> **DATASET ENTRIES**
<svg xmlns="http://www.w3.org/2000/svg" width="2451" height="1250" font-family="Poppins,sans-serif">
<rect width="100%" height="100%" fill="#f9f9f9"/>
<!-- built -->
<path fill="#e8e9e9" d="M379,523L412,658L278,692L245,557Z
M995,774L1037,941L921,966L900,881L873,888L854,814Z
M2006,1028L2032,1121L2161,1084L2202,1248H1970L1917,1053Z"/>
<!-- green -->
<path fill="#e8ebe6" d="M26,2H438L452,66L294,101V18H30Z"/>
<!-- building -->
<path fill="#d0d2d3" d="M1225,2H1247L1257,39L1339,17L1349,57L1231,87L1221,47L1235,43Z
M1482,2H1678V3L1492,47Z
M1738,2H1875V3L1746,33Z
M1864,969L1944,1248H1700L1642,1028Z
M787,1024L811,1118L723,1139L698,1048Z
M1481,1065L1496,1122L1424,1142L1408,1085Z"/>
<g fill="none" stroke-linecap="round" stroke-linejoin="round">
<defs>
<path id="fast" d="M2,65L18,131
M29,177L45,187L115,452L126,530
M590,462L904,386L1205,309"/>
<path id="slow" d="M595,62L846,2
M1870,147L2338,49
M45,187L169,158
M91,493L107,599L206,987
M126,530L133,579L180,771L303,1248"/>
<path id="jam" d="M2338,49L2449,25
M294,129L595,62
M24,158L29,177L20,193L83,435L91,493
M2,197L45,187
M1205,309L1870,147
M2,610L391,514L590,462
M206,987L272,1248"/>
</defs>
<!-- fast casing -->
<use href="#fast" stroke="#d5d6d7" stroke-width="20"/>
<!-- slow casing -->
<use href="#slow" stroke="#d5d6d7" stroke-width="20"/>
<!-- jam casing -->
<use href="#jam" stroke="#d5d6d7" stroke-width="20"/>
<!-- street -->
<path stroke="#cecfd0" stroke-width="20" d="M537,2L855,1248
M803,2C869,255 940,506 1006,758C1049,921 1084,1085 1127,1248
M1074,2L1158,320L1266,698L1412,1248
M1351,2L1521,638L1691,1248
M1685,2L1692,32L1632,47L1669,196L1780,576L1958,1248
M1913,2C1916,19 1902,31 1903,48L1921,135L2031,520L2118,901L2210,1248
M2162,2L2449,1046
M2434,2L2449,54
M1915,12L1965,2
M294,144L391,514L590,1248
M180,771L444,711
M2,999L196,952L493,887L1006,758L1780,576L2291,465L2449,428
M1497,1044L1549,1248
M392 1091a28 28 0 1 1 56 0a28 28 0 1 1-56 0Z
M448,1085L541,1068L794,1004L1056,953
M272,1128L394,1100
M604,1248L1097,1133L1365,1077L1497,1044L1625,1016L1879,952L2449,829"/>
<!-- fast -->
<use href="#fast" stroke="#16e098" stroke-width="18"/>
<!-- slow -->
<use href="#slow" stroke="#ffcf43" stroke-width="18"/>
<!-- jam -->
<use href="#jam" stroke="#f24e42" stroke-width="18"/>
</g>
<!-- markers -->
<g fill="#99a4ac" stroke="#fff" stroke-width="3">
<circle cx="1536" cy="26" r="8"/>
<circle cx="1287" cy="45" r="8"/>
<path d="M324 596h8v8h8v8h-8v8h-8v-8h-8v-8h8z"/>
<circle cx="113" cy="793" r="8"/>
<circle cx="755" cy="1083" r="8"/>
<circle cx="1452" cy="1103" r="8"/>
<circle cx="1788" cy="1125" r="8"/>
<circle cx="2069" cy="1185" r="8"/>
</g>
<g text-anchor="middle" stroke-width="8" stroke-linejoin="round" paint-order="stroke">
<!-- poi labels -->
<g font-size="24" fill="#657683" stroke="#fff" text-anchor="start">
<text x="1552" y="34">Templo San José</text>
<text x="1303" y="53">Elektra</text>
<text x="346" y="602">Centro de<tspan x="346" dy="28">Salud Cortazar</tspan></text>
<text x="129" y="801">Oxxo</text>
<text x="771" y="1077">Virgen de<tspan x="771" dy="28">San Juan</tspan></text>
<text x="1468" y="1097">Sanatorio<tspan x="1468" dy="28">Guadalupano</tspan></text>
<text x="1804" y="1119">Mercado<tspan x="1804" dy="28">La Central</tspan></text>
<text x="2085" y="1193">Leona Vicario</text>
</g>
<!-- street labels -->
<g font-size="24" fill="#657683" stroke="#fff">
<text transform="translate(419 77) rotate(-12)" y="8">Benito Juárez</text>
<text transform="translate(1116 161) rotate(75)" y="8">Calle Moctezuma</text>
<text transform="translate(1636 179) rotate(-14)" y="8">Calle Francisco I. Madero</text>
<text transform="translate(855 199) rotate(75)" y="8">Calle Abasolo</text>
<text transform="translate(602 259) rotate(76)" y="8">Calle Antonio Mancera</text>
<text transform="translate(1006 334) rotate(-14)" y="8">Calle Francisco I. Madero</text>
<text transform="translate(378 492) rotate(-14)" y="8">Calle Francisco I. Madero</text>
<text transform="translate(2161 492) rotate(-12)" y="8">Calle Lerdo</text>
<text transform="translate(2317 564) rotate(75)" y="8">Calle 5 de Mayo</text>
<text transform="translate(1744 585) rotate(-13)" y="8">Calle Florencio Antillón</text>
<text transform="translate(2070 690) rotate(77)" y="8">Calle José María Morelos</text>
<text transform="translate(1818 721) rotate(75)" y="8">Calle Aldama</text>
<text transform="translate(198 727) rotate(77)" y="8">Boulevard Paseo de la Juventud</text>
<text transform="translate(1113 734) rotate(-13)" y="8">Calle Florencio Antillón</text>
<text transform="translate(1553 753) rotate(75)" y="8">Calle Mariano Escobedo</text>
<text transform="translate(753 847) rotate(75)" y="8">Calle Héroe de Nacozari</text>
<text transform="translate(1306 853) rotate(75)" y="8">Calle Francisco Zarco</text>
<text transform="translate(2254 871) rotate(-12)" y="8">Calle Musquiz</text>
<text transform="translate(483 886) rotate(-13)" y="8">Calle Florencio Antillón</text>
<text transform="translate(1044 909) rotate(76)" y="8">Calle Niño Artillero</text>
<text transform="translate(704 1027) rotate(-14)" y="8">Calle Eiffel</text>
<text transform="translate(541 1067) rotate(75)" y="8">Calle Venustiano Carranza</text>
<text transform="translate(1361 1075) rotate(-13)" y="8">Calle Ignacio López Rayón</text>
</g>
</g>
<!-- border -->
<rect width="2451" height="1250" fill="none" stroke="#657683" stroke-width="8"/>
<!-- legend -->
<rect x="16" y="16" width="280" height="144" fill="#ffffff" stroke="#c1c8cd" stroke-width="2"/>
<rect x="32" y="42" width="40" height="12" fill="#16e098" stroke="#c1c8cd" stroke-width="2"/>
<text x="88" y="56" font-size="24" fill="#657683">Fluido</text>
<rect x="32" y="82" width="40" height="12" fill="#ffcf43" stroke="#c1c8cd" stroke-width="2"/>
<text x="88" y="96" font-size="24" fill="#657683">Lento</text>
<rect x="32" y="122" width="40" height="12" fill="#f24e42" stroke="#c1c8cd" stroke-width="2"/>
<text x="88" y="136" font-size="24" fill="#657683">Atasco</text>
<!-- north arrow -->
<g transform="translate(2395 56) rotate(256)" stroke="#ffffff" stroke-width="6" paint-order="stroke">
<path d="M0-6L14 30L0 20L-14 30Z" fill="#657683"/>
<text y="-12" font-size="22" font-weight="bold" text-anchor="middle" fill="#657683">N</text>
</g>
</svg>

> **WHAT IS NEEDED**
Print the data in full. Match it exactly.

> **WRITTEN RESPONSE**
<svg xmlns="http://www.w3.org/2000/svg" width="2451" height="1250" font-family="Poppins,sans-serif">
<rect width="100%" height="100%" fill="#f9f9f9"/>
<!-- built -->
<path fill="#e8e9e9" d="M379,523L412,658L278,692L245,557Z
M995,774L1037,941L921,966L900,881L873,888L854,814Z
M2006,1028L2032,1121L2161,1084L2202,1248H1970L1917,1053Z"/>
<!-- green -->
<path fill="#e8ebe6" d="M26,2H438L452,66L294,101V18H30Z"/>
<!-- building -->
<path fill="#d0d2d3" d="M1225,2H1247L1257,39L1339,17L1349,57L1231,87L1221,47L1235,43Z
M1482,2H1678V3L1492,47Z
M1738,2H1875V3L1746,33Z
M1864,969L1944,1248H1700L1642,1028Z
M787,1024L811,1118L723,1139L698,1048Z
M1481,1065L1496,1122L1424,1142L1408,1085Z"/>
<g fill="none" stroke-linecap="round" stroke-linejoin="round">
<defs>
<path id="fast" d="M2,65L18,131
M29,177L45,187L115,452L126,530
M590,462L904,386L1205,309"/>
<path id="slow" d="M595,62L846,2
M1870,147L2338,49
M45,187L169,158
M91,493L107,599L206,987
M126,530L133,579L180,771L303,1248"/>
<path id="jam" d="M2338,49L2449,25
M294,129L595,62
M24,158L29,177L20,193L83,435L91,493
M2,197L45,187
M1205,309L1870,147
M2,610L391,514L590,462
M206,987L272,1248"/>
</defs>
<!-- fast casing -->
<use href="#fast" stroke="#d5d6d7" stroke-width="20"/>
<!-- slow casing -->
<use href="#slow" stroke="#d5d6d7" stroke-width="20"/>
<!-- jam casing -->
<use href="#jam" stroke="#d5d6d7" stroke-width="20"/>
<!-- street -->
<path stroke="#cecfd0" stroke-width="20" d="M537,2L855,1248
M803,2C869,255 940,506 1006,758C1049,921 1084,1085 1127,1248
M1074,2L1158,320L1266,698L1412,1248
M1351,2L1521,638L1691,1248
M1685,2L1692,32L1632,47L1669,196L1780,576L1958,1248
M1913,2C1916,19 1902,31 1903,48L1921,135L2031,520L2118,901L2210,1248
M2162,2L2449,1046
M2434,2L2449,54
M1915,12L1965,2
M294,144L391,514L590,1248
M180,771L444,711
M2,999L196,952L493,887L1006,758L1780,576L2291,465L2449,428
M1497,1044L1549,1248
M392 1091a28 28 0 1 1 56 0a28 28 0 1 1-56 0Z
M448,1085L541,1068L794,1004L1056,953
M272,1128L394,1100
M604,1248L1097,1133L1365,1077L1497,1044L1625,1016L1879,952L2449,829"/>
<!-- fast -->
<use href="#fast" stroke="#16e098" stroke-width="18"/>
<!-- slow -->
<use href="#slow" stroke="#ffcf43" stroke-width="18"/>
<!-- jam -->
<use href="#jam" stroke="#f24e42" stroke-width="18"/>
</g>
<!-- markers -->
<g fill="#99a4ac" stroke="#fff" stroke-width="3">
<circle cx="1536" cy="26" r="8"/>
<circle cx="1287" cy="45" r="8"/>
<path d="M324 596h8v8h8v8h-8v8h-8v-8h-8v-8h8z"/>
<circle cx="113" cy="793" r="8"/>
<circle cx="755" cy="1083" r="8"/>
<circle cx="1452" cy="1103" r="8"/>
<circle cx="1788" cy="1125" r="8"/>
<circle cx="2069" cy="1185" r="8"/>
</g>
<g text-anchor="middle" stroke-width="8" stroke-linejoin="round" paint-order="stroke">
<!-- poi labels -->
<g font-size="24" fill="#657683" stroke="#fff" text-anchor="start">
<text x="1552" y="34">Templo San José</text>
<text x="1303" y="53">Elektra</text>
<text x="346" y="602">Centro de<tspan x="346" dy="28">Salud Cortazar</tspan></text>
<text x="129" y="801">Oxxo</text>
<text x="771" y="1077">Virgen de<tspan x="771" dy="28">San Juan</tspan></text>
<text x="1468" y="1097">Sanatorio<tspan x="1468" dy="28">Guadalupano</tspan></text>
<text x="1804" y="1119">Mercado<tspan x="1804" dy="28">La Central</tspan></text>
<text x="2085" y="1193">Leona Vicario</text>
</g>
<!-- street labels -->
<g font-size="24" fill="#657683" stroke="#fff">
<text transform="translate(419 77) rotate(-12)" y="8">Benito Juárez</text>
<text transform="translate(1116 161) rotate(75)" y="8">Calle Moctezuma</text>
<text transform="translate(1636 179) rotate(-14)" y="8">Calle Francisco I. Madero</text>
<text transform="translate(855 199) rotate(75)" y="8">Calle Abasolo</text>
<text transform="translate(602 259) rotate(76)" y="8">Calle Antonio Mancera</text>
<text transform="translate(1006 334) rotate(-14)" y="8">Calle Francisco I. Madero</text>
<text transform="translate(378 492) rotate(-14)" y="8">Calle Francisco I. Madero</text>
<text transform="translate(2161 492) rotate(-12)" y="8">Calle Lerdo</text>
<text transform="translate(2317 564) rotate(75)" y="8">Calle 5 de Mayo</text>
<text transform="translate(1744 585) rotate(-13)" y="8">Calle Florencio Antillón</text>
<text transform="translate(2070 690) rotate(77)" y="8">Calle José María Morelos</text>
<text transform="translate(1818 721) rotate(75)" y="8">Calle Aldama</text>
<text transform="translate(198 727) rotate(77)" y="8">Boulevard Paseo de la Juventud</text>
<text transform="translate(1113 734) rotate(-13)" y="8">Calle Florencio Antillón</text>
<text transform="translate(1553 753) rotate(75)" y="8">Calle Mariano Escobedo</text>
<text transform="translate(753 847) rotate(75)" y="8">Calle Héroe de Nacozari</text>
<text transform="translate(1306 853) rotate(75)" y="8">Calle Francisco Zarco</text>
<text transform="translate(2254 871) rotate(-12)" y="8">Calle Musquiz</text>
<text transform="translate(483 886) rotate(-13)" y="8">Calle Florencio Antillón</text>
<text transform="translate(1044 909) rotate(76)" y="8">Calle Niño Artillero</text>
<text transform="translate(704 1027) rotate(-14)" y="8">Calle Eiffel</text>
<text transform="translate(541 1067) rotate(75)" y="8">Calle Venustiano Carranza</text>
<text transform="translate(1361 1075) rotate(-13)" y="8">Calle Ignacio López Rayón</text>
</g>
</g>
<!-- border -->
<rect width="2451" height="1250" fill="none" stroke="#657683" stroke-width="8"/>
<!-- legend -->
<rect x="16" y="16" width="280" height="144" fill="#ffffff" stroke="#c1c8cd" stroke-width="2"/>
<rect x="32" y="42" width="40" height="12" fill="#16e098" stroke="#c1c8cd" stroke-width="2"/>
<text x="88" y="56" font-size="24" fill="#657683">Fluido</text>
<rect x="32" y="82" width="40" height="12" fill="#ffcf43" stroke="#c1c8cd" stroke-width="2"/>
<text x="88" y="96" font-size="24" fill="#657683">Lento</text>
<rect x="32" y="122" width="40" height="12" fill="#f24e42" stroke="#c1c8cd" stroke-width="2"/>
<text x="88" y="136" font-size="24" fill="#657683">Atasco</text>
<!-- north arrow -->
<g transform="translate(2395 56) rotate(256)" stroke="#ffffff" stroke-width="6" paint-order="stroke">
<path d="M0-6L14 30L0 20L-14 30Z" fill="#657683"/>
<text y="-12" font-size="22" font-weight="bold" text-anchor="middle" fill="#657683">N</text>
</g>
</svg>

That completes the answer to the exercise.